A gentlemanly scheme couched behind the scenes to talk embattled FA chairman, Dr Nyaho-Tamakloe, out of office has bounced off a rock.
And the fierce tension generated in the aftermath of that Friday meeting has elevated the present Nyaho-Executive Council tussle to a political standoff between the FA chairman and the Sports Minister Osafo Maafo.
Immediately preceding the rancorous encounter between the Minister and the encounter between the Minister and the FA boss, at a meeting also attended by Deputy Minister Osei Bonsu Amoah, was a threat by the Ghana League Clubs Association (GHALCA) to make Ghana football ungovernable for as long as Nyaho remains chairman.
Ghalca's load of threats included one that the clubs would withdraw the 12.5 percent of gate proceeds paid to the FA, and also the FA's share of 10 per cent on foreign transfer fees.
The clubs are also threatening that for as long as Nyaho remains in office, no Ghanaian club would release any of their players to honour any international assignment.
A congress of the Ghanaian football chieftains has been scheduled for Accra on Friday March 30, 2005, to get statutory backing for the clubs' latest position.
The protracted legal tussle between the FA chairman and the Executive Council played a remote role but the immediacy of Friday's meeting was the alarming effect the clubs' threat had on the minister. And he summoned the group in the hope of aborting the danger by talking Nyaho into resigning.
Predictably, Osafo-Maafo's effort rather stirred the fight in the combative man.
The minister was later to explain that he only meant to avoid what the Congress of Ghana football hoped to achieve when, by a vote of 72-2, they passed an overwhelming vote of no confidence in the chairmanship of Dr. Nyaho-Tamakloe.
"When the people with whom you are to work say they do not have confidence in you, you lack the cooperation with which to achieve results," he told a radio station in Accra.
In fury, an agitated Nyaho also reacted, saying, if that was the reason for the minister's intervention, "it could constitute a dangerous precedent in Ghana football and entrench the practice where a chairman who disagrees with Ghalca would have to go."
"I totally disagree with this and I will fight on to the logical end," he said.
Part of Nyaho's anger was directed at Mr O.B. Amoah who, until his nomination as deputy to Mr Osafo-Maafo, was a member of the football Executive Council, with which the chairman is currently embroiled in a raging legal battle.
On the impasse and threats from the clubs, the chairman said it is absurd for the clubs to claim for themselves the right to prevent their players from responding to national duty.

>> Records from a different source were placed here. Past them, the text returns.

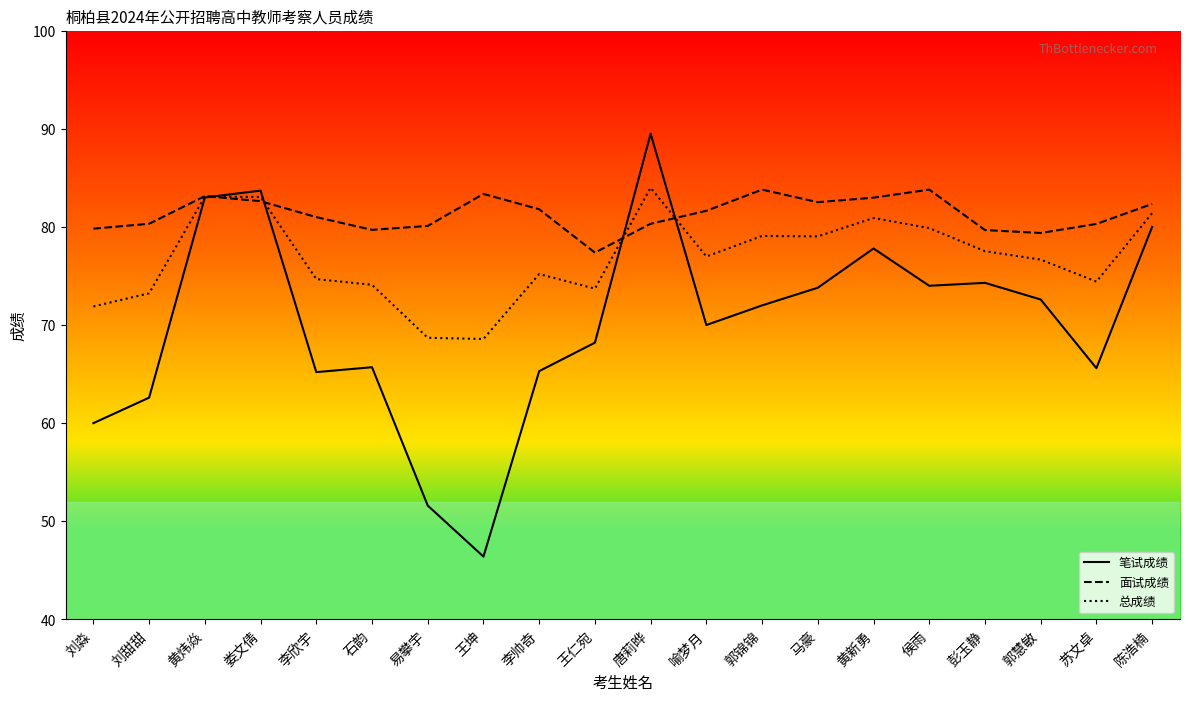

What is the value of the 笔试成绩 point at the 8th from the left?

46.4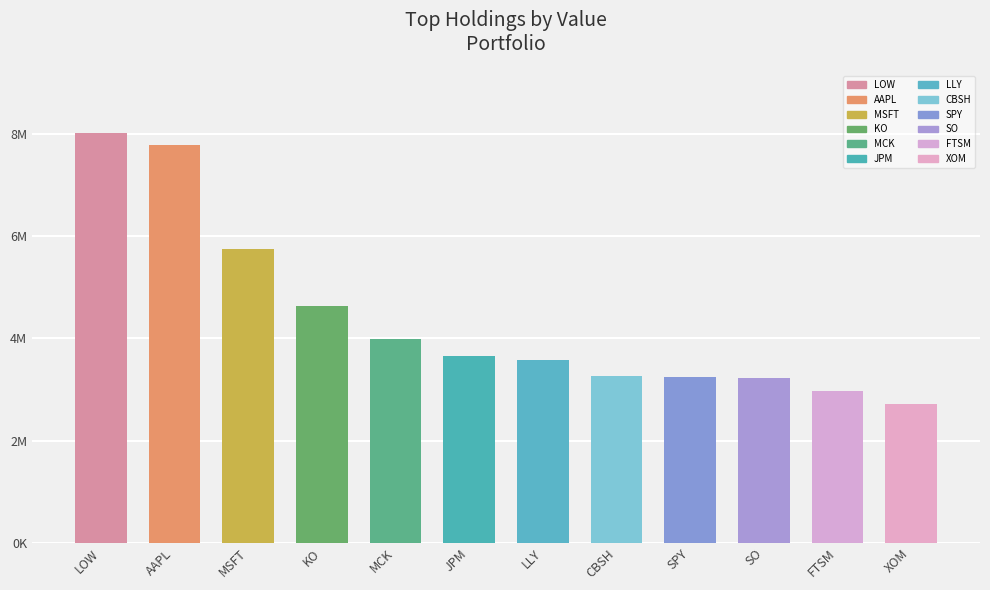

Does the chart contain any negative values?

No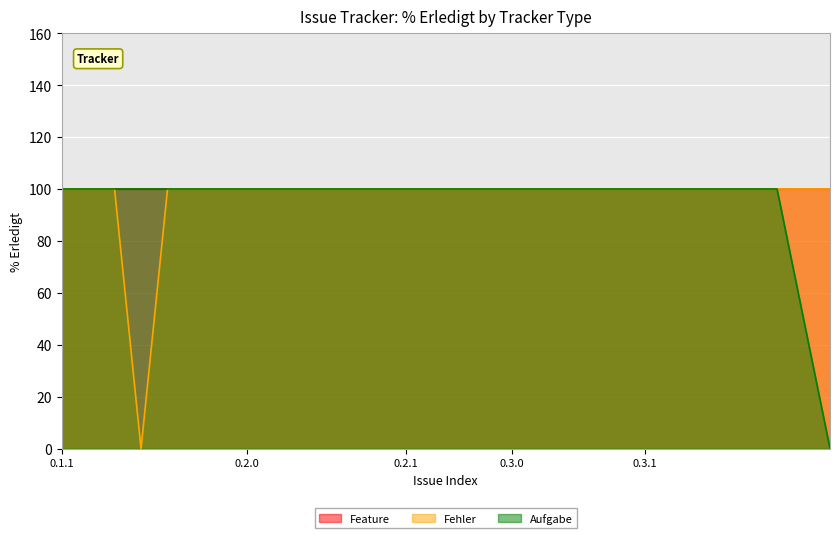

What is the highest value of the Aufgabe series?

100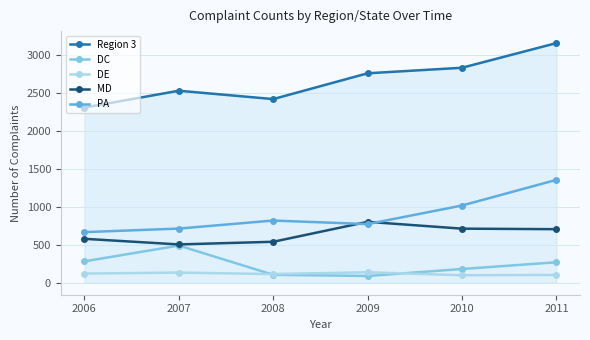

How many values in the DC series are below 270?

3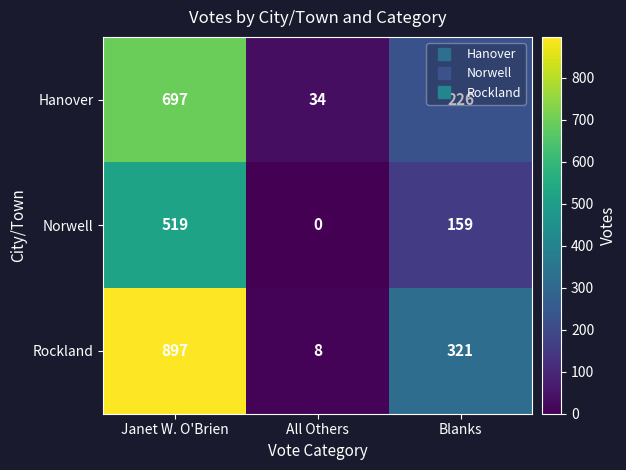

What is the maximum value for Rockland?

897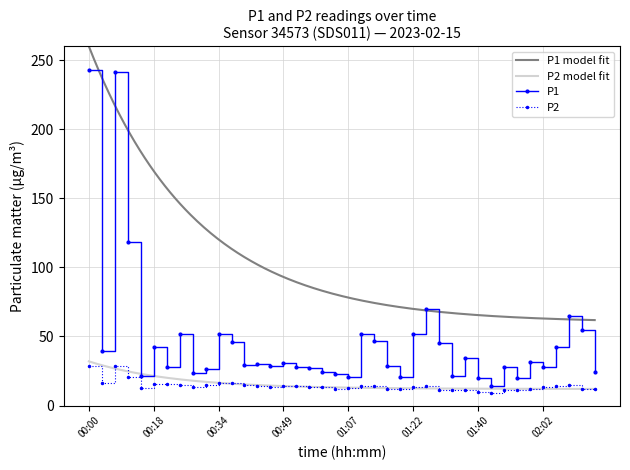

At which label is P1 closest to 128?

00:09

He said not even foreign professional clubs have that right, and that FIFA has a solution for clubs who dare prevent players from honouring legitimate national calls.
"If it comes to that, I think FIFA would solve it for us." There had been rumours about a possible FIFA clampdown on Ghana following the legal impasse, but they have remained just that---rumours.
There have been no grounds for any such FIFA action because the history of football itself, both ancient and current, records many instances where matters of football have been dealt with in courts of law.
The Bosman Ruling, the fundamental law governing the movement of players in the European Union, is the product of a legal suit initiated by the Belgian player And in 2002, FIFA President Sepp Blatter, himself sought refuge in a Swiss Court, when a group of FIFA executives led by the Somali Fara Ado, tainted his name with corruption in the name of football.
The latest twist in the Nyaho Affair, however, has raised real concerns about the imminence of a FIFA clamp down as examples from Kenya, Uganda and Nigeria stare Ghana in the face.